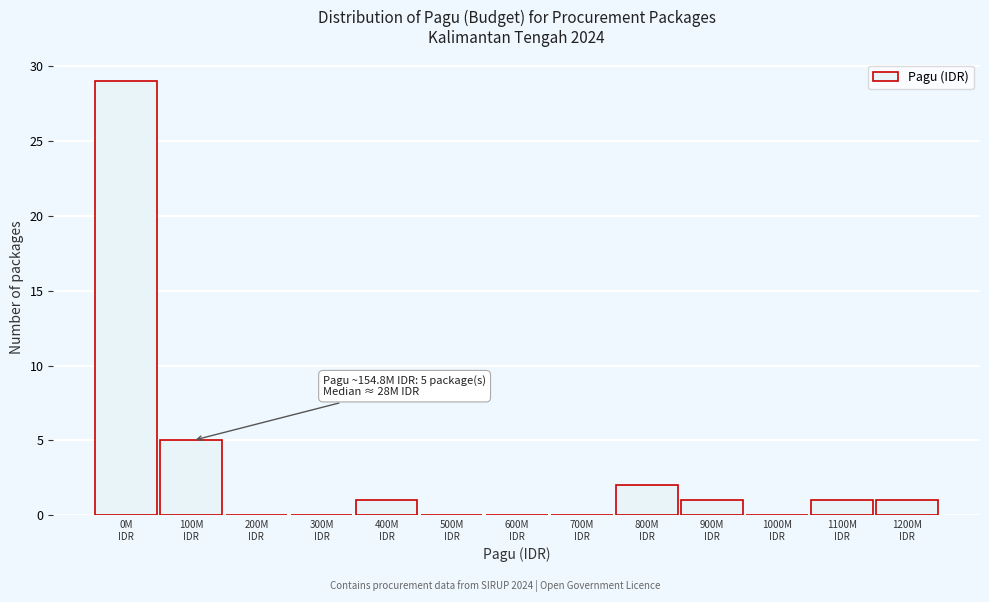

What is the greatest value displayed?

29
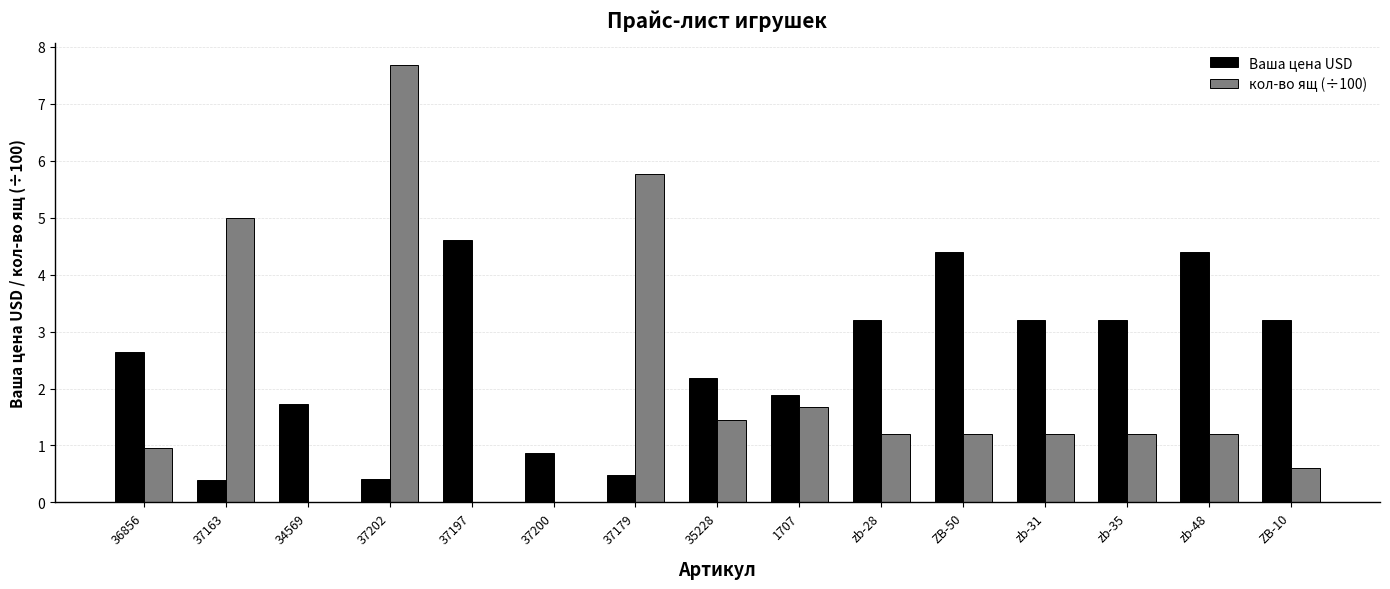

Which category has the highest value across all series?

37202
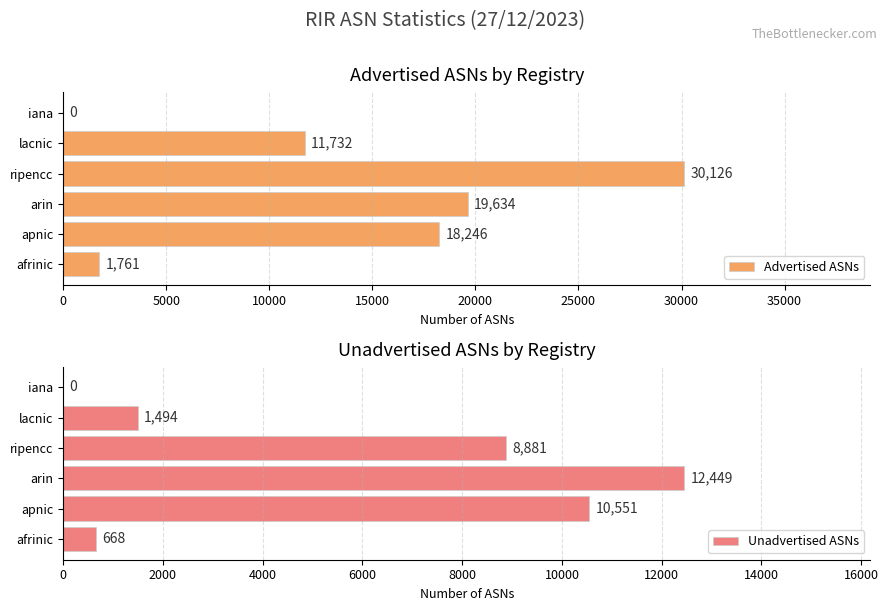

True or false: Unadvertised ASNs has a value of 668 at afrinic.

True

## What to produce
Pull out every line in the entries above that contains the word "True".

## Result of the task
True or false: Unadvertised ASNs has a value of 668 at afrinic.
True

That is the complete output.